[Collected data entries]
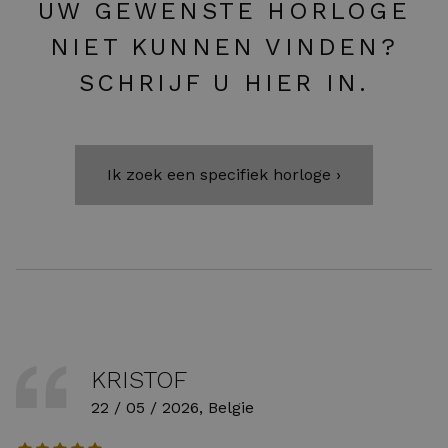
UW GEWENSTE HORLOGE
NIET KUNNEN VINDEN?
SCHRIJF U HIER IN.
Ik zoek een specifiek horloge ›
KRISTOF
22 / 05 / 2026, Belgie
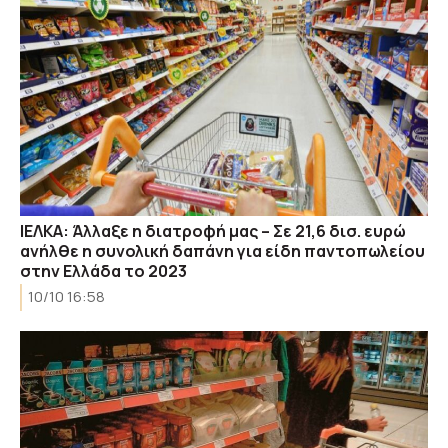
ΙΕΛΚΑ: Άλλαξε η διατροφή μας – Σε 21,6 δισ. ευρώ
ανήλθε η συνολική δαπάνη για είδη παντοπωλείου
στην Ελλάδα το 2023
10/10 16:58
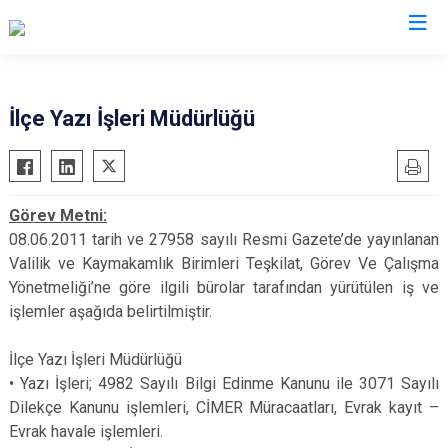
İstanbul
İlçe Yazı İşleri Müdürlüğü
Adalar
Fatih
Sultanbeyli
Avcılar
Gaziosmanpaşa
Tuzla
Görev Metni:
Bağcılar
Güngören
Ümraniye
08.06.2011 tarih ve 27958 sayılı Resmi Gazete’de yayınlanan
Bahçelievler
Kadıköy
Üsküdar
Valilik ve Kaymakamlık Birimleri Teşkilat, Görev Ve Çalışma
Bakırköy
Kağıthane
Zeytinburnu
Yönetmeliği’ne göre ilgili bürolar tarafından yürütülen iş ve
işlemler aşağıda belirtilmiştir.
Bayrampaşa
Kartal
Arnavutköy
Beşiktaş
Küçükçekmece
Ataşehir
İlçe Yazı İşleri Müdürlüğü
Beykoz
Maltepe
Başakşehir
•
Yazı İşleri; 4982 Sayılı Bilgi Edinme Kanunu ile 3071 Sayılı
Beyoğlu
Pendik
Beylikdüzü
Dilekçe Kanunu işlemleri, CİMER Müracaatları, Evrak kayıt –
Evrak havale işlemleri.
Büyükçekmece
Sarıyer
Çekmeköy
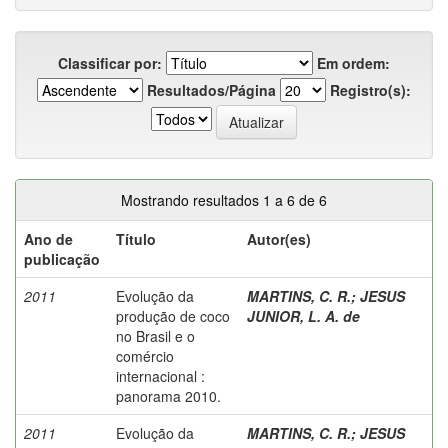
Classificar por:
Em ordem:
Resultados/Página
Registro(s):
Mostrando resultados 1 a 6 de 6
Ano de
Título
Autor(es)
publicação
2011
Evolução da
MARTINS, C. R.
;
JESUS
produção de coco
JUNIOR, L. A. de
no Brasil e o
comércio
internacional :
panorama 2010.
2011
Evolução da
MARTINS, C. R.
;
JESUS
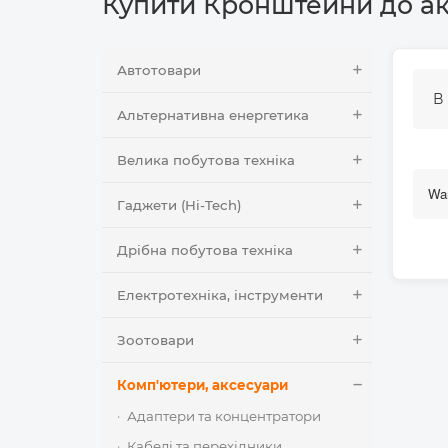
Купити Кронштейни до ак
Автотовари
В
Альтернативна енергетика
Велика побутова техніка
Wan
Гаджети (Hi-Tech)
Дрібна побутова техніка
Електротехніка, інструменти
Зоотовари
Комп'ютери, аксесуари
Адаптери та концентратори
Кабелі та перехідники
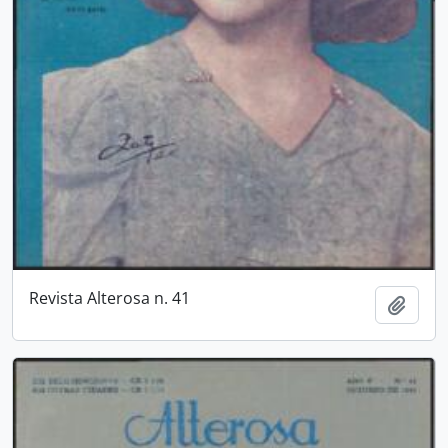
Revista Alterosa n. 41
Añadi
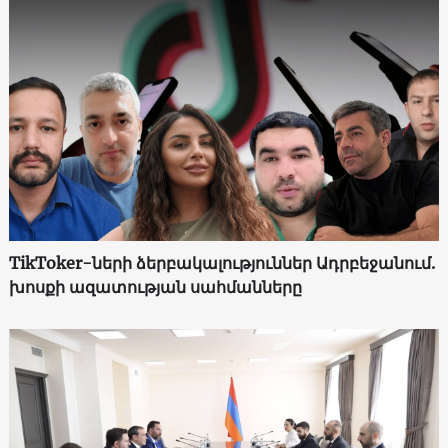
TikToker-ների ձերբակալություններ Ադրբեջանում.
խոսքի ազատության սահմանները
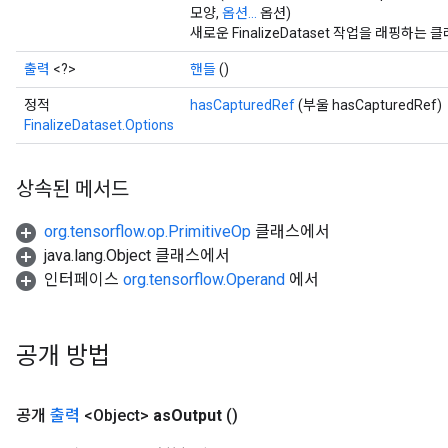
모양,
옵션...
옵션)
새로운 FinalizeDataset 작업을 래핑하
출력
<?>
핸들
()
정적
hasCapturedRef
(부울 hasCapturedRef)
FinalizeDataset.Options
상속된 메서드
org.tensorflow.op.PrimitiveOp
클래스에서
java.lang.Object 클래스에서
인터페이스
org.tensorflow.Operand
에서
공개 방법
공개
출력
<Object>
as
Output
()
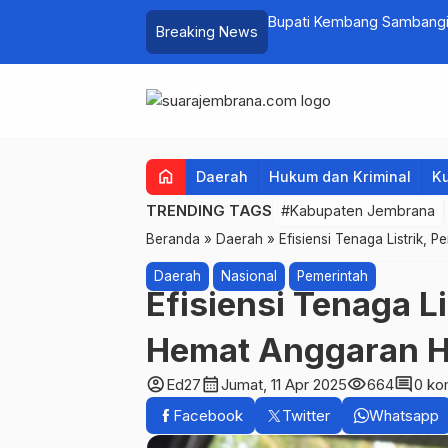
at PKK Provinsi Bali di Jembrana Raup
Bupati Kembang Sambangi 
Breaking News
untuk Ringankan Beban W
home
Daerah
Hukum dan Kriminal
Ku
TRENDING TAGS
#Kabupaten Jembrana
Beranda
»
Daerah
»
Efisiensi Tenaga Listrik,
Daerah
Nasional
Pemerintah
Efisiensi Tenaga 
Hemat Anggaran H
account_circle
calendar_month
visibility
comment
Ed27
Jumat, 11 Apr 2025
664
0 ko
Facebook
Twitter
Whatsapp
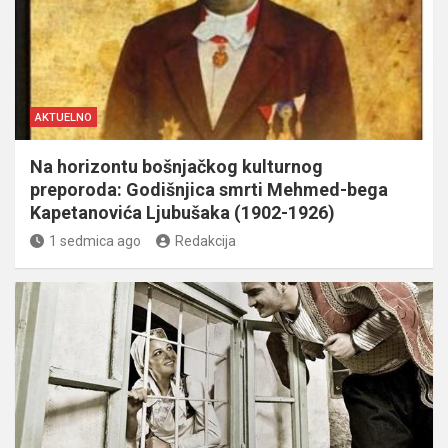
AKTUELNO
Na horizontu bošnjačkog kulturnog
preporoda: Godišnjica smrti Mehmed-bega
Kapetanovića Ljubušaka (1902-1926)
1 sedmica ago
Redakcija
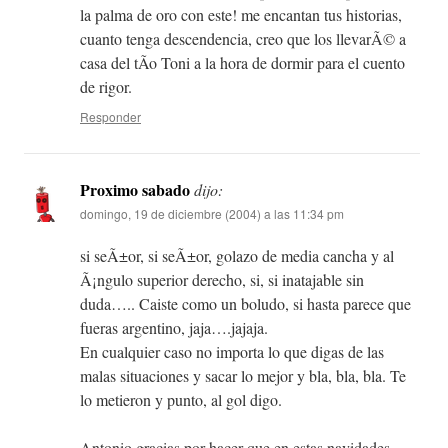
la palma de oro con este! me encantan tus historias,
cuanto tenga descendencia, creo que los llevarÃ© a
casa del tÃ­o Toni a la hora de dormir para el cuento
de rigor.
Responder
Proximo sabado
dijo:
domingo, 19 de diciembre (2004) a las 11:34 pm
si seÃ±or, si seÃ±or, golazo de media cancha y al
Ã¡ngulo superior derecho, si, si inatajable sin
duda….. Caiste como un boludo, si hasta parece que
fueras argentino, jaja….jajaja.
En cualquier caso no importa lo que digas de las
malas situaciones y sacar lo mejor y bla, bla, bla. Te
lo metieron y punto, al gol digo.
Antonio gracias por hacer que en estas navidades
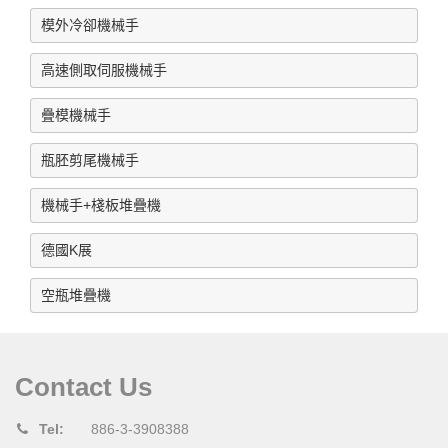
模外冷卻機械手
IML Robot 2.8L pail, 2 Cavity
餅干方盒,2穴
高速側取伺服機械手
For 20L pail
疊模機械手
16L pail , with pail taken-out
瓶胚剪尾機械手
長方桶,1穴
機械手+棧板堆疊機
For fried chicken pail, one cavity
德國K展
模內貼系統-桌子
空瓶堆疊機
2016y K show
IML 貼標與取出
Contact Us
Tel:
886-3-3908388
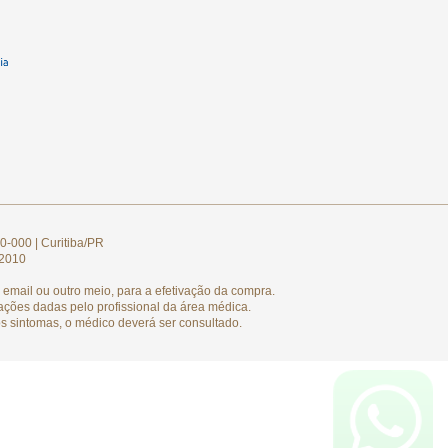
0-000 | Curitiba/PR
/2010
email ou outro meio, para a efetivação da compra.
ações dadas pelo profissional da área médica.
s sintomas, o médico deverá ser consultado.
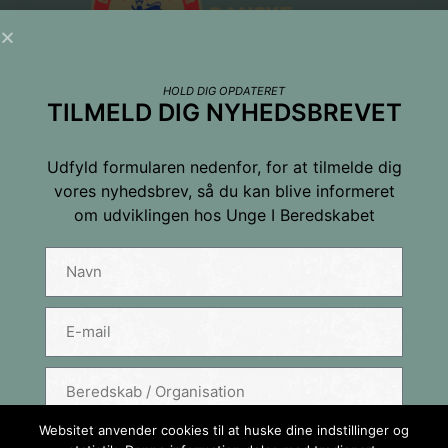
HOLD DIG OPDATERET
TILMELD DIG NYHEDSBREVET
Udfyld formularen nedenfor, for at tilmelde dig
vores nyhedsbrev, så du kan blive informeret
om udviklingen hos Unge I Beredskabet
Tilmeld dig nyhedsbrevet
Navn
E-mail
Websitet anvender cookies til at huske dine indstillinger og
TILMELD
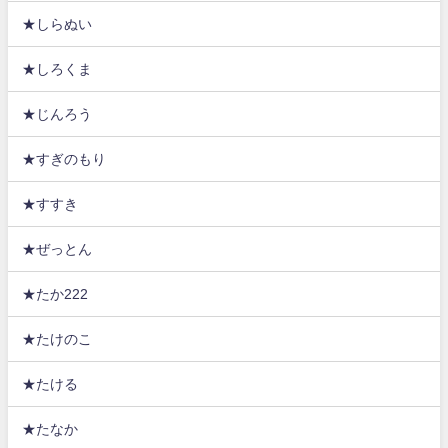
★しらぬい
★しろくま
★じんろう
★すぎのもり
★すすき
★ぜっとん
★たか222
★たけのこ
★たける
★たなか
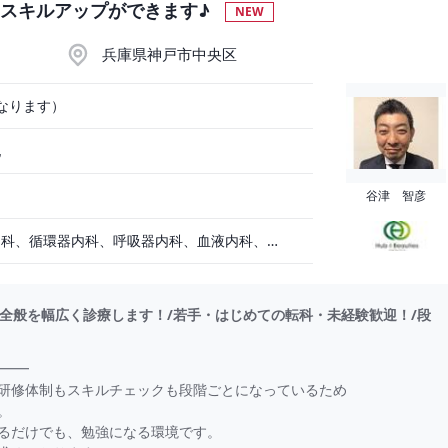
くスキルアップができます♪
NEW
兵庫県神戸市中央区
なります）
他
谷津 智彦
一般内科、消化器内科、循環器内科、呼吸器内科、血液内科、心療内科、脳神経内科、内分泌内科、老人内科、一般外科、消化器外科、心臓外科、呼吸器外科、脳神経外科、整形外科、形成外科、リハビリテーション科、小児科、産婦人科、婦人科、精神科、眼科、耳鼻咽喉科、皮膚科、泌尿器科、放射線科、人工透析、麻酔科、美容外科、人間ドック・検診、その他
美容全般を幅広く診療します！/若手・はじめての転科・未経験歓迎！/段
━━━
研修体制もスキルチェックも段階ごとになっているため
。
るだけでも、勉強になる環境です。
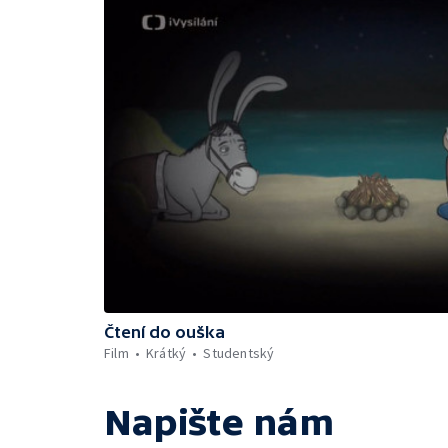
Čtení do ouška
Film
Krátký
Studentský
Napište nám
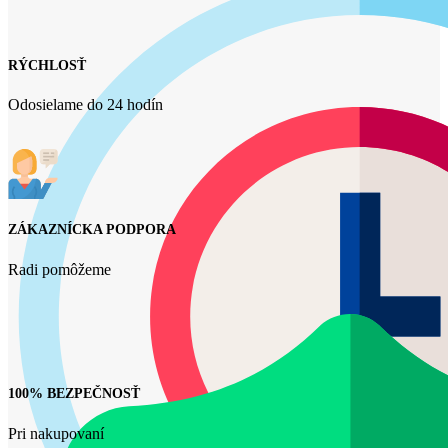
RÝCHLOSŤ
Odosielame do 24 hodín
ZÁKAZNÍCKA PODPORA
Radi pomôžeme
100% BEZPEČNOSŤ
Pri nakupovaní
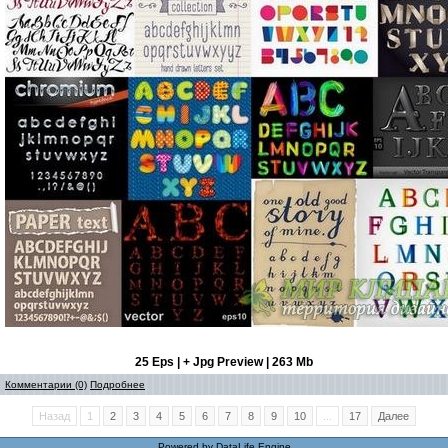
25 Eps | + Jpg Preview | 263 Mb
Комментарии (0)
Подробнее
Назад
1
2
3
4
5
6
7
8
9
10
...
17
Далее
Powered by
DataLife Engine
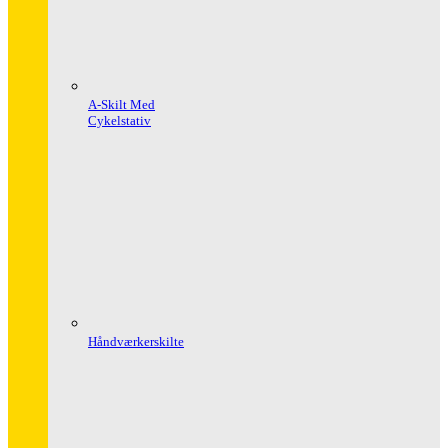
A-Skilt Med
Cykelstativ
Håndværkerskilte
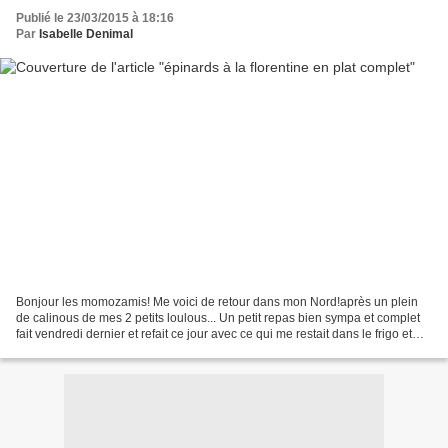
Publié le 23/03/2015 à 18:16
Par
Isabelle Denimal
Bonjour les momozamis! Me voici de retour dans mon Nord!après un plein
de calinous de mes 2 petits loulous... Un petit repas bien sympa et complet
fait vendredi dernier et refait ce jour avec ce qui me restait dans le frigo et
congélo,mais mes courses...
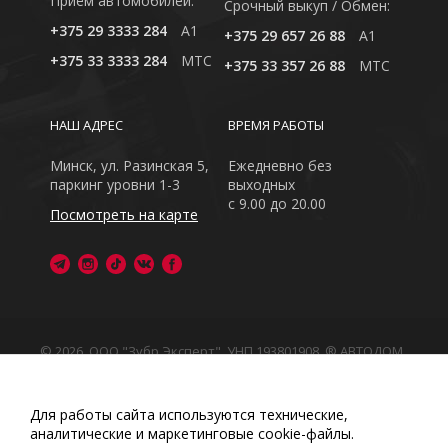
Приём автомобилей:
Cрочный выкуп / Обмен:
+375 29 3333 284
A1
+375 29 657 26 88
A1
+375 33 3333 284
MTC
+375 33 357 26 88
MTC
НАШ АДРЕС
ВРЕМЯ РАБОТЫ
Минск, ул. Разинская 5,
Ежедневно без
паркинг уровни 1-3
выходных
с 9.00 до 20.00
Посмотреть на карте
© 2026, ООО "Зубр Эксперт", УНП 193801908. ® АВТОДОМ
- зарегистрированная торговая марка в Республике
Беларусь
Обращаем Ваше внимание на то, что данный интернет-
Для работы сайта используются технические,
сайт носит исключительно информационный характер
аналитические и маркетинговые сооkіе-файлы.
Любое использование либо копирование материалов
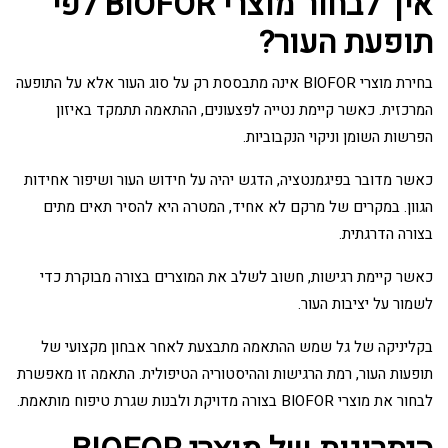
איך לבחור מוצרי BIOFOR לפי
תופעת העור?
בחירת מוצרי BIOFOR אינה מתבססת רק על סוג העור אלא על התופעה
המרכזית. כאשר קיימת נטייה לפצעונים, ההתאמה תתמקד באיזון
הפרשות השומן וניקוי הנקבוביות.
כאשר מדובר בפיגמנטציה, הדגש יהיה על חידוש העור ושיפור אחידות
הגוון. במקרים של מרקם לא אחיד, המטרה היא להסיר תאים מתים
בצורה הדרגתית.
כאשר קיימת רגישות, חשוב לשלב את המוצרים בצורה מבוקרת כדי
לשמור על יציבות העור.
בקליניקה של גל שמש ההתאמה מתבצעת לאחר אבחון מקצועי של
תופעות העור, רמת הרגישות וההיסטוריה הטיפולית. התאמה זו מאפשרת
לבחור את מוצרי BIOFOR בצורה מדויקת ולבנות שגרת טיפוח מותאמת.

## Exercise brief
Convert the lines from the line with "la palma de" to the line with "Antonio gracias por", both included, into a numbered list, omitting any blank lines.

## Solution for this task
1. la palma de oro con este! me encantan tus historias,
2. cuanto tenga descendencia, creo que los llevarÃ© a
3. casa del tÃ­o Toni a la hora de dormir para el cuento
4. de rigor.
5. Responder
6. Proximo sabado
7. dijo:
8. domingo, 19 de diciembre (2004) a las 11:34 pm
9. si seÃ±or, si seÃ±or, golazo de media cancha y al
10. Ã¡ngulo superior derecho, si, si inatajable sin
11. duda….. Caiste como un boludo, si hasta parece que
12. fueras argentino, jaja….jajaja.
13. En cualquier caso no importa lo que digas de las
14. malas situaciones y sacar lo mejor y bla, bla, bla. Te
15. lo metieron y punto, al gol digo.
16. Antonio gracias por hacer que en estas navidades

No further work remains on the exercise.